O que me deixa mais grato é o que eu chamo de "salvação", a chance de ter esperança na vida, alegria, paz, amar a mim mesmo, Àquele que me criou e me cria e àqueles que Ele coloca em meu caminho, isto é, ser feliz! O que me deixa mais feliz é a graça de ter sido escolhido e de dizer sim ao Mistério que se fez carne e é verdadeiramente, o Caminho, a Verdade e a Vida, o Mistério que anima (dá a vida) a tudo criado.
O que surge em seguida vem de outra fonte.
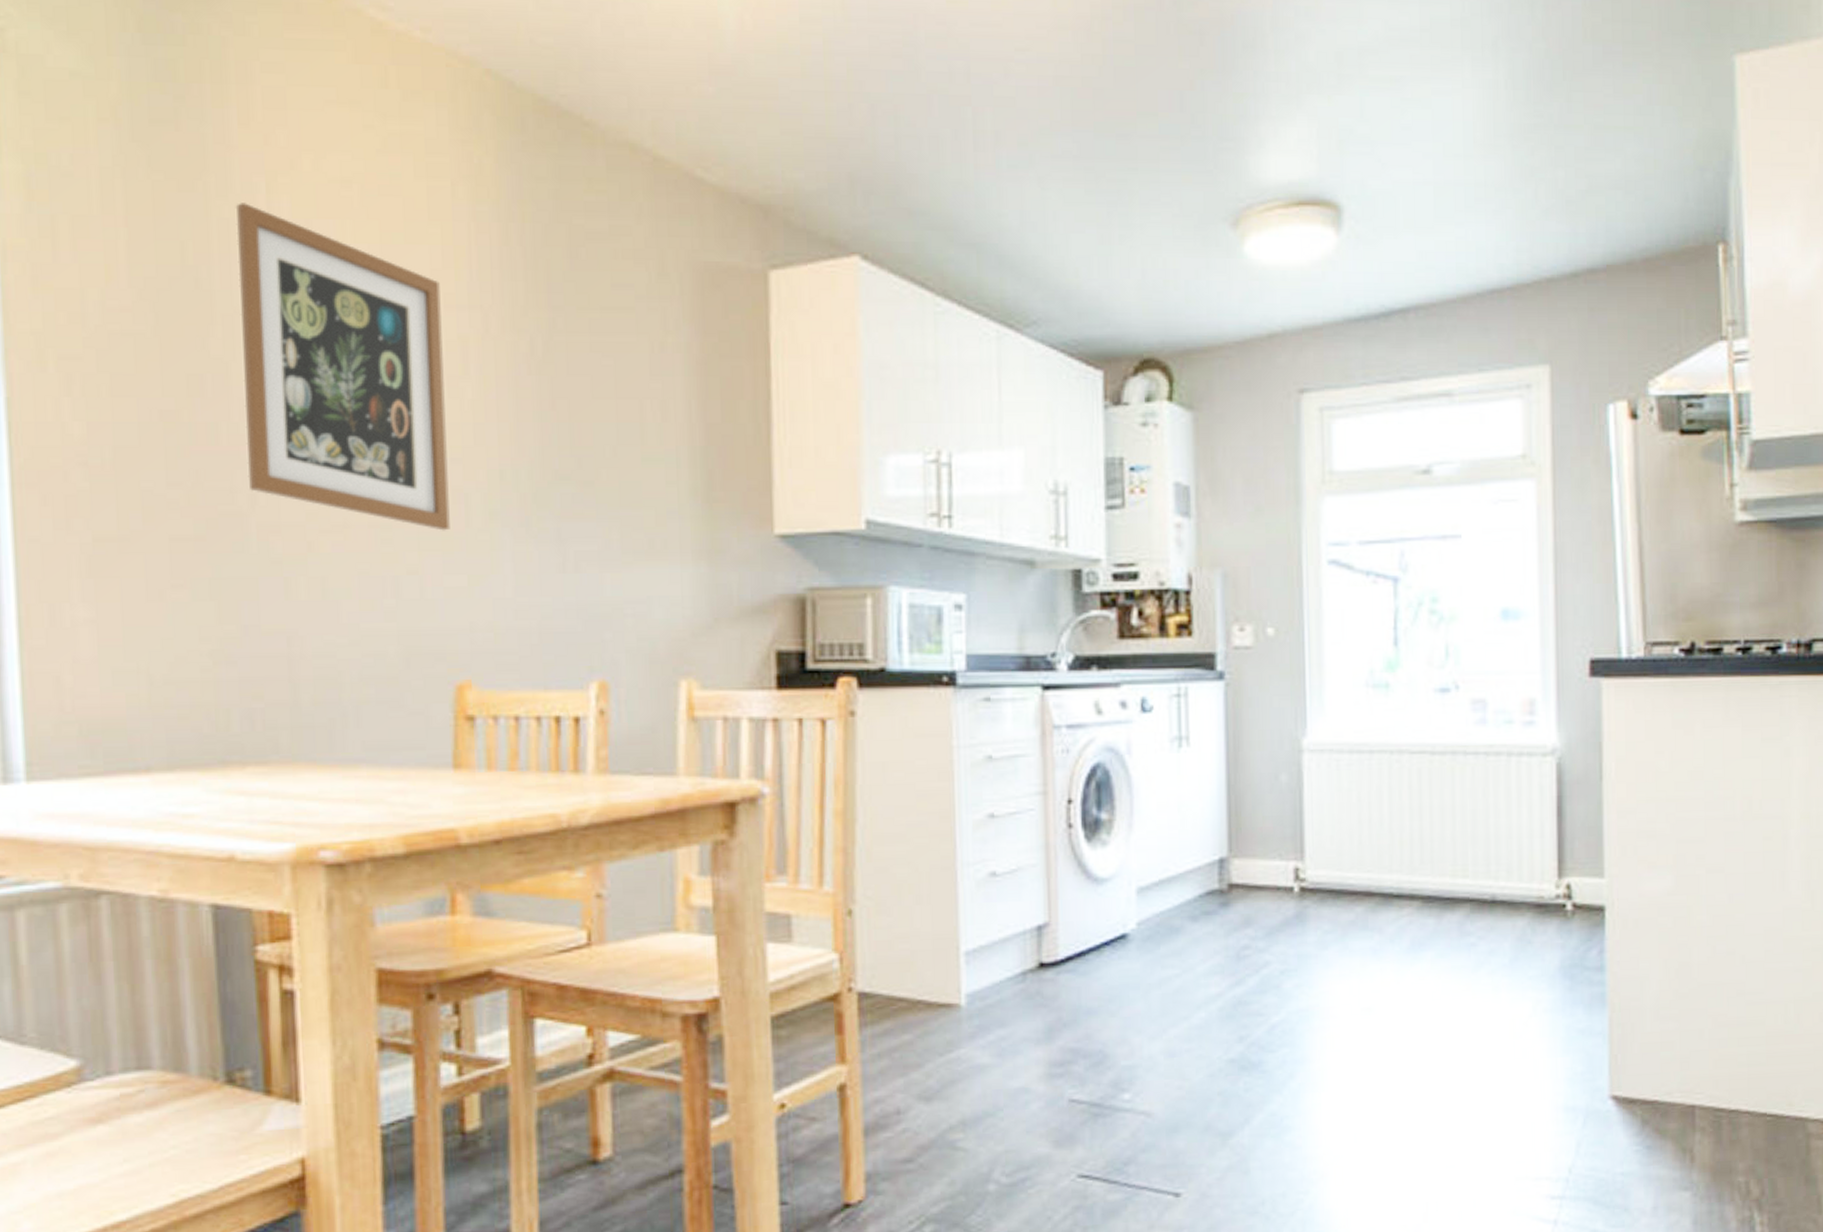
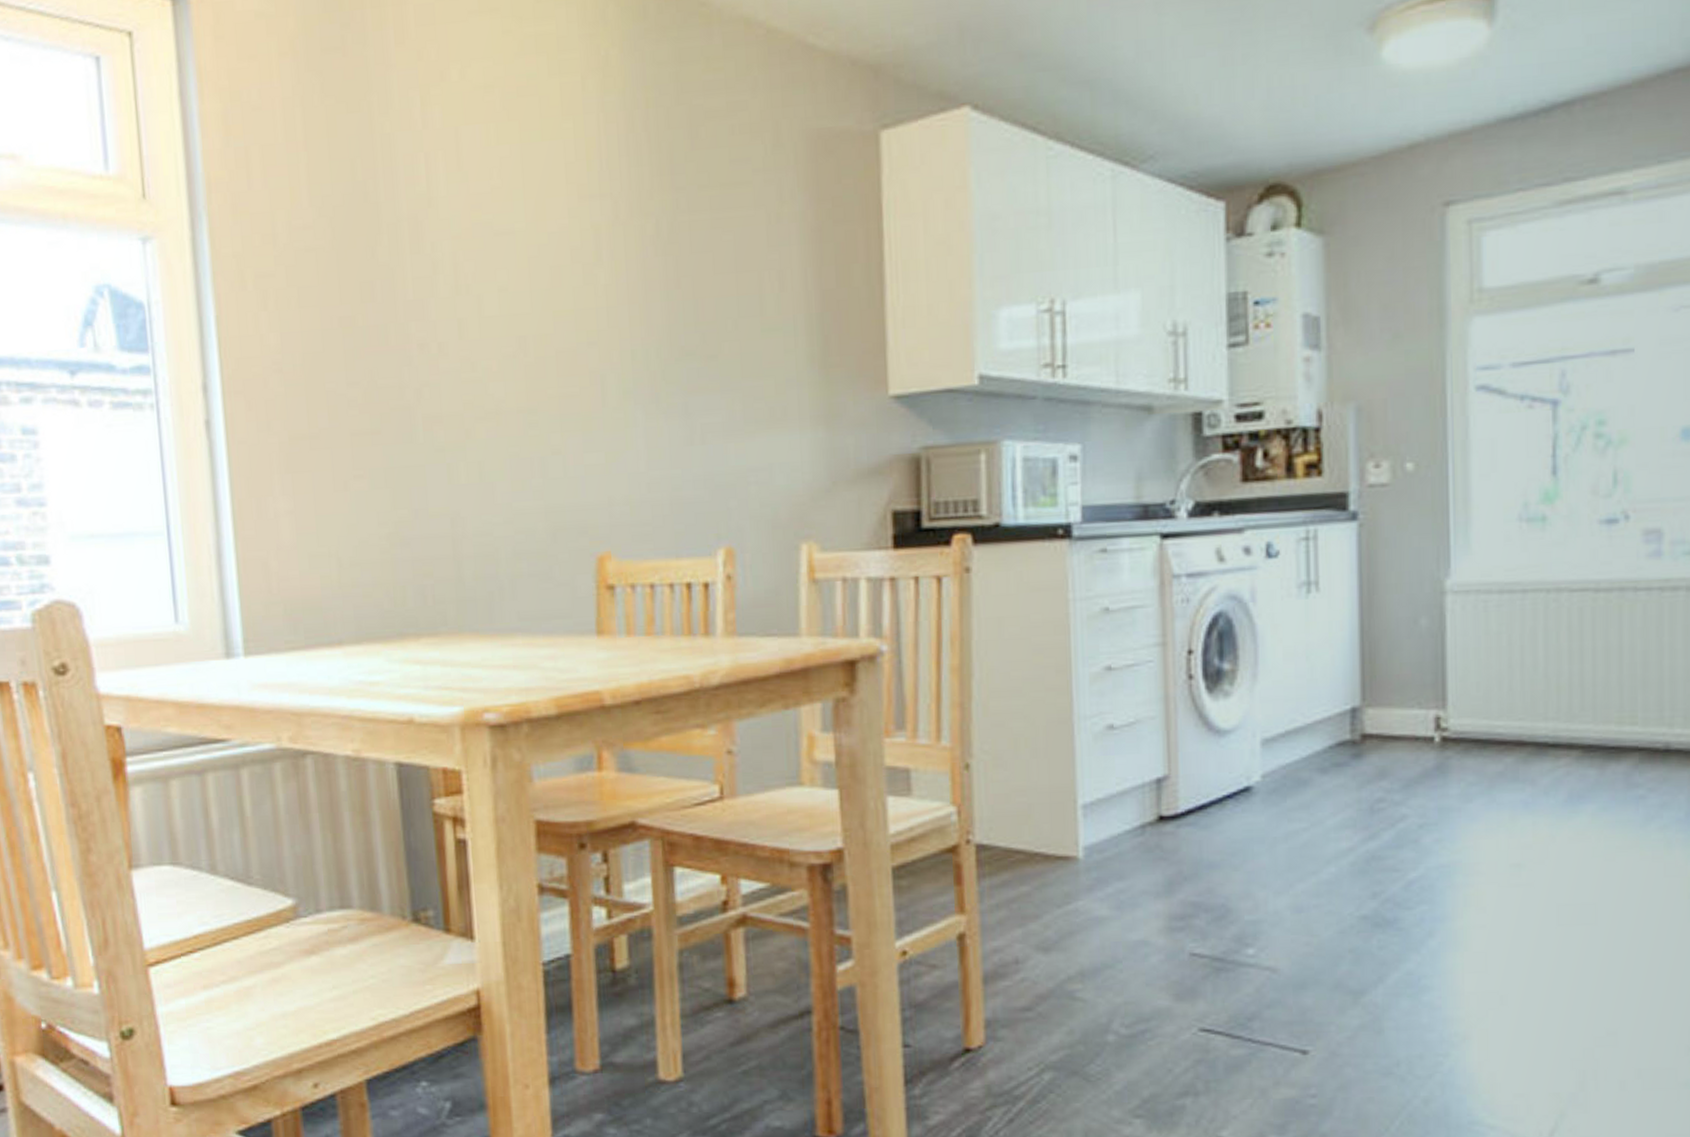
wall art: present [235,203,450,531] -> none [395,117,589,412]

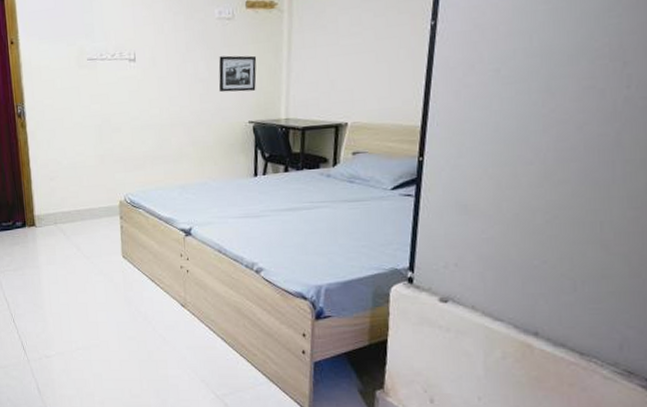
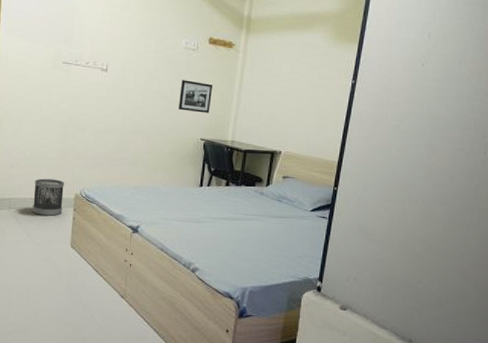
wastebasket: none [76,187,109,228] -> present [32,178,64,217]

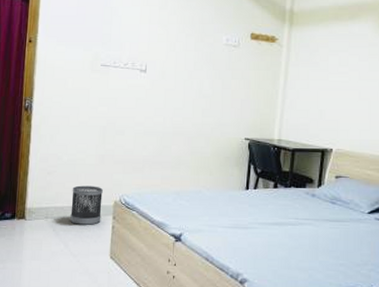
picture frame: present [178,80,213,113] -> none [220,77,257,111]

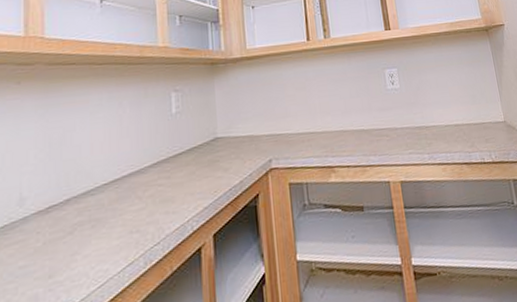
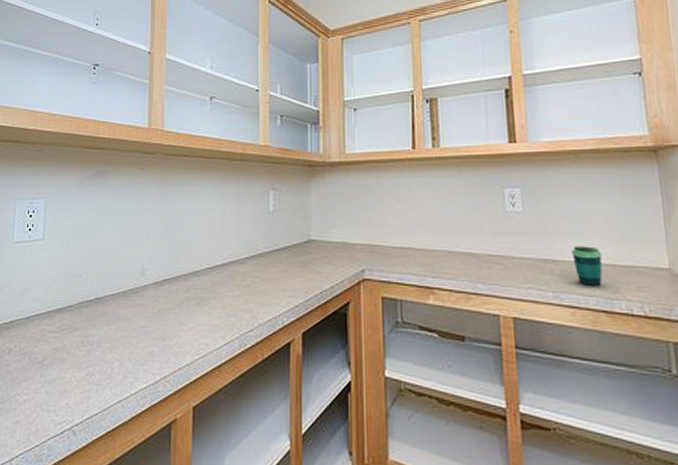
cup: none [438,111,462,144] -> present [572,246,603,285]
O que me deixa mais grato é ter alegria num mundo no qual as pessoas são tristes, é ter esperança num mundo onde as pessoas são desesperadas, é amar num mundo no qual as pessoas se matam umas às outras, é ter amigos (em todo o Brasil, na França, na Itália e agora nos Estados Unidos) num mundo no qual as pessoas se reduzem ao mero "si mesmo" e à solidão e justaposição niilista que gera depressão e suicídio.
O meu maior desejo é que a minha vida seja útil, sirva para alguma coisa. E eu quero que ela sirva para levar vida às pessoas, levar paz, amor, esperança. Isso é o que mais me realiza, o que mais me faz feliz! Eu quero espalhar essa vida que eu encontrei e que mudou a minha vida em 180 graus. Eu não quero só entender - porque o reconhecimento do Mistério (e com ele, a humildade) é a plenitude do humano - tudo, embora entender seja justo, eu não quero só pensar - porque até um débil mental pensa (mesmo que forma truncada), eu quero viver, acima de tudo. Já disse Clarice Lispector: "não se preocupe em 'entender': viver ultrapassa qualquer entendimento!" Viver é muito mais do que entender, é muito mais do que pensar, engloba tudo, mas transcende tudo isso. A única forma de descobrir o significado da vida não é "entendendo" ou mesmo "pensando", mas vivendo mesmo, e viver significa "mergulhar no drama". Só quem resolve "mergulhar" vai conseguir responder àquela que é a mais urgente das questões. Eu fico imensamente grato quando me dou conta de que não estou só com este drama. A nossa grandeza de cristãos não é porque somos bons ou melhores que os outros, mas porque não estamos sós, podemos viver com esperança e amar porque não estamos sós, estamos com uma presença - discretíssima - mas presente que nos acompanha e que é responsável até pelas batidas do nosso coração - que está conosco e nos anima, nos dá força! Quem tiver olhos para ver, que veja! Eu só sei que é esta presença em minha vida que me faz tão feliz e mais jovem, a cada ano que passa!